Copy the following lines character for character, changing nothing.

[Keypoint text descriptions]
================================

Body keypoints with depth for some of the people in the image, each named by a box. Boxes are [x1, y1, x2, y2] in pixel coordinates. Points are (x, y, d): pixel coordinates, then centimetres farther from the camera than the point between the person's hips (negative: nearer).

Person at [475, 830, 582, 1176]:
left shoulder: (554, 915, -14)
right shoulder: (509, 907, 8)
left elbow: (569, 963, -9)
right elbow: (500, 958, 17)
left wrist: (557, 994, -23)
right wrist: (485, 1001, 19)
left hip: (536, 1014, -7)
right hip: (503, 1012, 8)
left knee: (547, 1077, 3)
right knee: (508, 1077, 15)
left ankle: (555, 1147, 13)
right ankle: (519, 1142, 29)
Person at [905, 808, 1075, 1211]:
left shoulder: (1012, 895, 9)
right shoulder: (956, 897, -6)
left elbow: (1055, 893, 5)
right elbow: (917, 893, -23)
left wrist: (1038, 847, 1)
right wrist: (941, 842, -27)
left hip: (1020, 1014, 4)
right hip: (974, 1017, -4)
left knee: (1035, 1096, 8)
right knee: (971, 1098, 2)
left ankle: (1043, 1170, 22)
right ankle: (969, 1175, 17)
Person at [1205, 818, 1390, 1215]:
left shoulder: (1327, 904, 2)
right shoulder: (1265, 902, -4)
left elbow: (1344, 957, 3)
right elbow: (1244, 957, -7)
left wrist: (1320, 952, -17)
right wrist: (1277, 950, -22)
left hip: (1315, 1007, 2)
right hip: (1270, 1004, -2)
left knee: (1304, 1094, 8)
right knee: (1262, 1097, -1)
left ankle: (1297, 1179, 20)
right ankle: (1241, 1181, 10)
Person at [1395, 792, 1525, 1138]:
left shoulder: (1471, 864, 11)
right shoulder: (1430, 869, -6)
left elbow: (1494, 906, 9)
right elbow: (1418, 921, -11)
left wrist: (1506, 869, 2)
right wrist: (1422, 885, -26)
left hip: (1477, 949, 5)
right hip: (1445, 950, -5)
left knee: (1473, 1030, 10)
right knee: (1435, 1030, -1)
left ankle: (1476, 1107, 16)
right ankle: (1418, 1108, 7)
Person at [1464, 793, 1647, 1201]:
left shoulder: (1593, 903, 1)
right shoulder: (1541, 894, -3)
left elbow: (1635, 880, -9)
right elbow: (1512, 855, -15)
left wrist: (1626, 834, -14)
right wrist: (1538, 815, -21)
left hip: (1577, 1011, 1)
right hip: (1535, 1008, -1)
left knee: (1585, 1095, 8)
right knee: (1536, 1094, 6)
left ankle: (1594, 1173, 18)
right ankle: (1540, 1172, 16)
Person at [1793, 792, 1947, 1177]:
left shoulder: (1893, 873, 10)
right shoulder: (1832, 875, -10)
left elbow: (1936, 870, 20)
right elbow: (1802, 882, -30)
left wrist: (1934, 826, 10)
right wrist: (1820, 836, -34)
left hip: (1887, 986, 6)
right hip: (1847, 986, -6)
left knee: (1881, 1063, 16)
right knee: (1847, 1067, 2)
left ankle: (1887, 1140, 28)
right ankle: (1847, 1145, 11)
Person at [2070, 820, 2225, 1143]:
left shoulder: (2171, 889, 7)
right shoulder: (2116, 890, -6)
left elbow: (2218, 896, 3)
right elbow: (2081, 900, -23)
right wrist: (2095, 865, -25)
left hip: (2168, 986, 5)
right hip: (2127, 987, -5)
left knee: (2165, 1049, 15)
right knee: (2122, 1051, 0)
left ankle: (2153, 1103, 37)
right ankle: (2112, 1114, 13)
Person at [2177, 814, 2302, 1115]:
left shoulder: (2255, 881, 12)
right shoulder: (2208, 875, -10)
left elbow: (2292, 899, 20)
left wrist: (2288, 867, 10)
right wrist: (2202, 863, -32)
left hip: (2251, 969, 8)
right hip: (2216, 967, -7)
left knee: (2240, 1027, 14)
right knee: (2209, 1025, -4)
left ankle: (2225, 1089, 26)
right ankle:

================================

### Exercise output
Body keypoints with depth for some of the people in the image, each named by a box. Boxes are [x1, y1, x2, y2] in pixel coordinates. Points are (x, y, d): pixel coordinates, then centimetres farther from the camera than the point between the person's hips (negative: nearer).

Person at [475, 830, 582, 1176]:
left shoulder: (554, 915, -14)
right shoulder: (509, 907, 8)
left elbow: (569, 963, -9)
right elbow: (500, 958, 17)
left wrist: (557, 994, -23)
right wrist: (485, 1001, 19)
left hip: (536, 1014, -7)
right hip: (503, 1012, 8)
left knee: (547, 1077, 3)
right knee: (508, 1077, 15)
left ankle: (555, 1147, 13)
right ankle: (519, 1142, 29)
Person at [905, 808, 1075, 1211]:
left shoulder: (1012, 895, 9)
right shoulder: (956, 897, -6)
left elbow: (1055, 893, 5)
right elbow: (917, 893, -23)
left wrist: (1038, 847, 1)
right wrist: (941, 842, -27)
left hip: (1020, 1014, 4)
right hip: (974, 1017, -4)
left knee: (1035, 1096, 8)
right knee: (971, 1098, 2)
left ankle: (1043, 1170, 22)
right ankle: (969, 1175, 17)
Person at [1205, 818, 1390, 1215]:
left shoulder: (1327, 904, 2)
right shoulder: (1265, 902, -4)
left elbow: (1344, 957, 3)
right elbow: (1244, 957, -7)
left wrist: (1320, 952, -17)
right wrist: (1277, 950, -22)
left hip: (1315, 1007, 2)
right hip: (1270, 1004, -2)
left knee: (1304, 1094, 8)
right knee: (1262, 1097, -1)
left ankle: (1297, 1179, 20)
right ankle: (1241, 1181, 10)
Person at [1395, 792, 1525, 1138]:
left shoulder: (1471, 864, 11)
right shoulder: (1430, 869, -6)
left elbow: (1494, 906, 9)
right elbow: (1418, 921, -11)
left wrist: (1506, 869, 2)
right wrist: (1422, 885, -26)
left hip: (1477, 949, 5)
right hip: (1445, 950, -5)
left knee: (1473, 1030, 10)
right knee: (1435, 1030, -1)
left ankle: (1476, 1107, 16)
right ankle: (1418, 1108, 7)
Person at [1464, 793, 1647, 1201]:
left shoulder: (1593, 903, 1)
right shoulder: (1541, 894, -3)
left elbow: (1635, 880, -9)
right elbow: (1512, 855, -15)
left wrist: (1626, 834, -14)
right wrist: (1538, 815, -21)
left hip: (1577, 1011, 1)
right hip: (1535, 1008, -1)
left knee: (1585, 1095, 8)
right knee: (1536, 1094, 6)
left ankle: (1594, 1173, 18)
right ankle: (1540, 1172, 16)
Person at [1793, 792, 1947, 1177]:
left shoulder: (1893, 873, 10)
right shoulder: (1832, 875, -10)
left elbow: (1936, 870, 20)
right elbow: (1802, 882, -30)
left wrist: (1934, 826, 10)
right wrist: (1820, 836, -34)
left hip: (1887, 986, 6)
right hip: (1847, 986, -6)
left knee: (1881, 1063, 16)
right knee: (1847, 1067, 2)
left ankle: (1887, 1140, 28)
right ankle: (1847, 1145, 11)
Person at [2070, 820, 2225, 1143]:
left shoulder: (2171, 889, 7)
right shoulder: (2116, 890, -6)
left elbow: (2218, 896, 3)
right elbow: (2081, 900, -23)
right wrist: (2095, 865, -25)
left hip: (2168, 986, 5)
right hip: (2127, 987, -5)
left knee: (2165, 1049, 15)
right knee: (2122, 1051, 0)
left ankle: (2153, 1103, 37)
right ankle: (2112, 1114, 13)
Person at [2177, 814, 2302, 1115]:
left shoulder: (2255, 881, 12)
right shoulder: (2208, 875, -10)
left elbow: (2292, 899, 20)
left wrist: (2288, 867, 10)
right wrist: (2202, 863, -32)
left hip: (2251, 969, 8)
right hip: (2216, 967, -7)
left knee: (2240, 1027, 14)
right knee: (2209, 1025, -4)
left ankle: (2225, 1089, 26)
right ankle:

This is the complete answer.